店舗も複数出している、地元では有名なお店である。
麻利衣がお嬢さまというところだけは、冗談抜きの話なのだ。
「満。有望なサッカー経験者がいないか、探してくれ」
それこそ冗談全部抜きの真剣な声を、コーイチは満に向けた。
なるほど。コーイチの考えは理にかなっている。
麻利衣が言うように他所から実力者を連れてくるのは難しいけれど、内部で見つけて勧誘することはできる。
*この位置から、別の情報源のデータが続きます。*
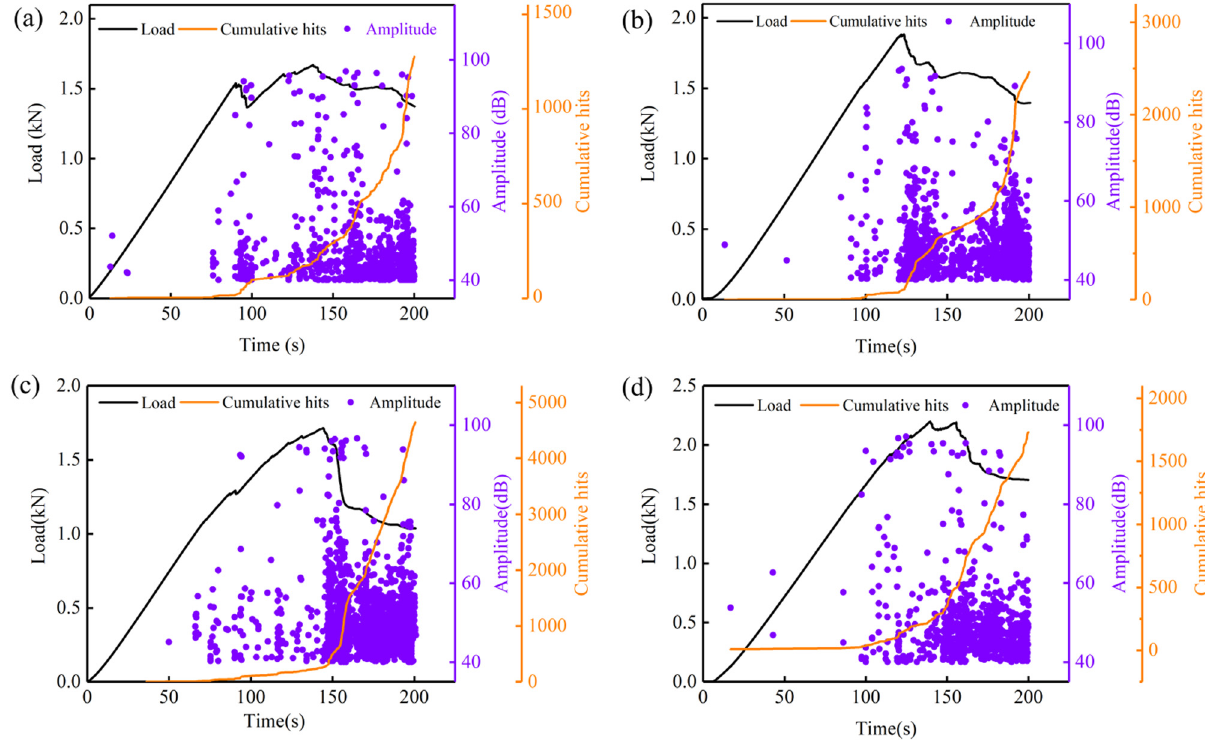
Figure 6: Variation of mechanical and AE characteristic parameters of di ff erent specimens with time. ( a ) – ( d ) Specimens A –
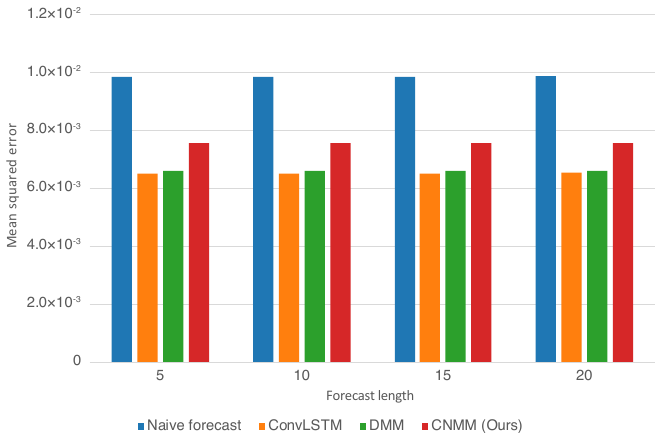
Figure 5. Forecast MSE on the CMAP data when plotted as bar graphs. The y-axis represents the MSE. The x-axis represents the forecast length and the model with which the forecast is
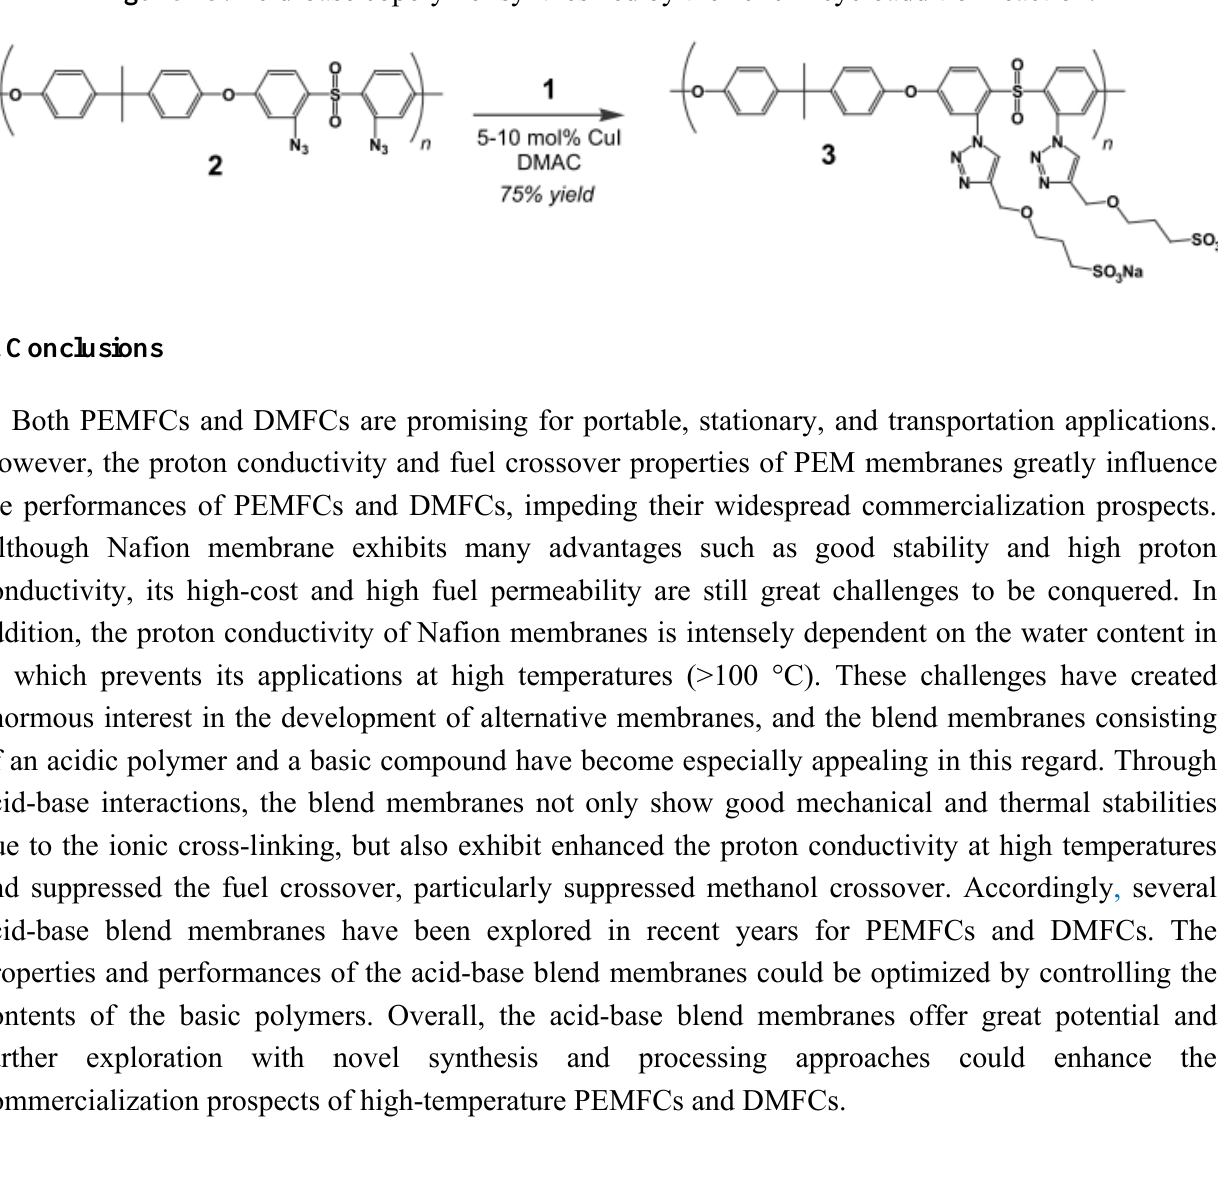
Figure 13. Acid-base copolymer synthesized by the “click” cycloaddition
「……いいけどさ、期待しないでよ? たとえ経験者でも、遠衛なんて弱小校に入る時点でもうサッカーなんてやる気ないんだから」
文句はいいつつ、満はスマホの操作を再開した。
メモを取っているのか、連絡先を見繕っているのか、いずれにしろやる気はあるようだ。
サッカー部再興に対するやる気というよりは、新聞記者としてのやる気かもしれないけれど。
「ん?」
と、コーイチがそれまでとは調子の違う声を出した。
驚いたような、不意を衝かれたといったような、そんな声音。
その向けられた視線を追ってみる。
なるほど。あれか。
食堂の入り口で、希恵ちゃんが男子生徒に話しかけられている。
背が高く、厚いブレザー越しでも見てとれるくらい体格がよい。
髪は少し長めのミドル。
遠目でもわかるくらい整った顔に、爽やかな笑みを浮かべている。
「おー、希恵ちがイケメンにナンパされてるに」
「もっと近づいて。いや、重ならないで、ちょっとズレて」
おかしそうに笑う麻利衣と、スマホで動画撮影をする満。
「……」
一方、コーイチは無言のまま眉間のシワを深めている。
希恵ちゃんとイケメンは立ち止まって何か話していたが、会話は数往復で終了した。
話し終えた希恵ちゃんがこちらへやって来る。
「希恵ち、連絡先交換しんかったん? もったない。イケメンなのに」
麻利衣がからかうと、希恵ちゃんは「へ」と抜けた声を出した。
「違う違う、そういうのじゃないって。『幸クラブの出身って聞いたけど本当なのか』って確かめられただけだよ」
「幸の?」
麻利衣が首をかしげる。
幸クラブとは、いわゆる街クラブのことだ。
学校の部活とは別に、地域の子どもたちを集めて活動するスポーツ・クラブである。
幸クラブはサッカーを専門としており、女子部を設けていることで有名だ。
希恵ちゃんと麻利衣は、中学時代、幸クラブ女子部のジュニア・ユース年代チームに所属していた。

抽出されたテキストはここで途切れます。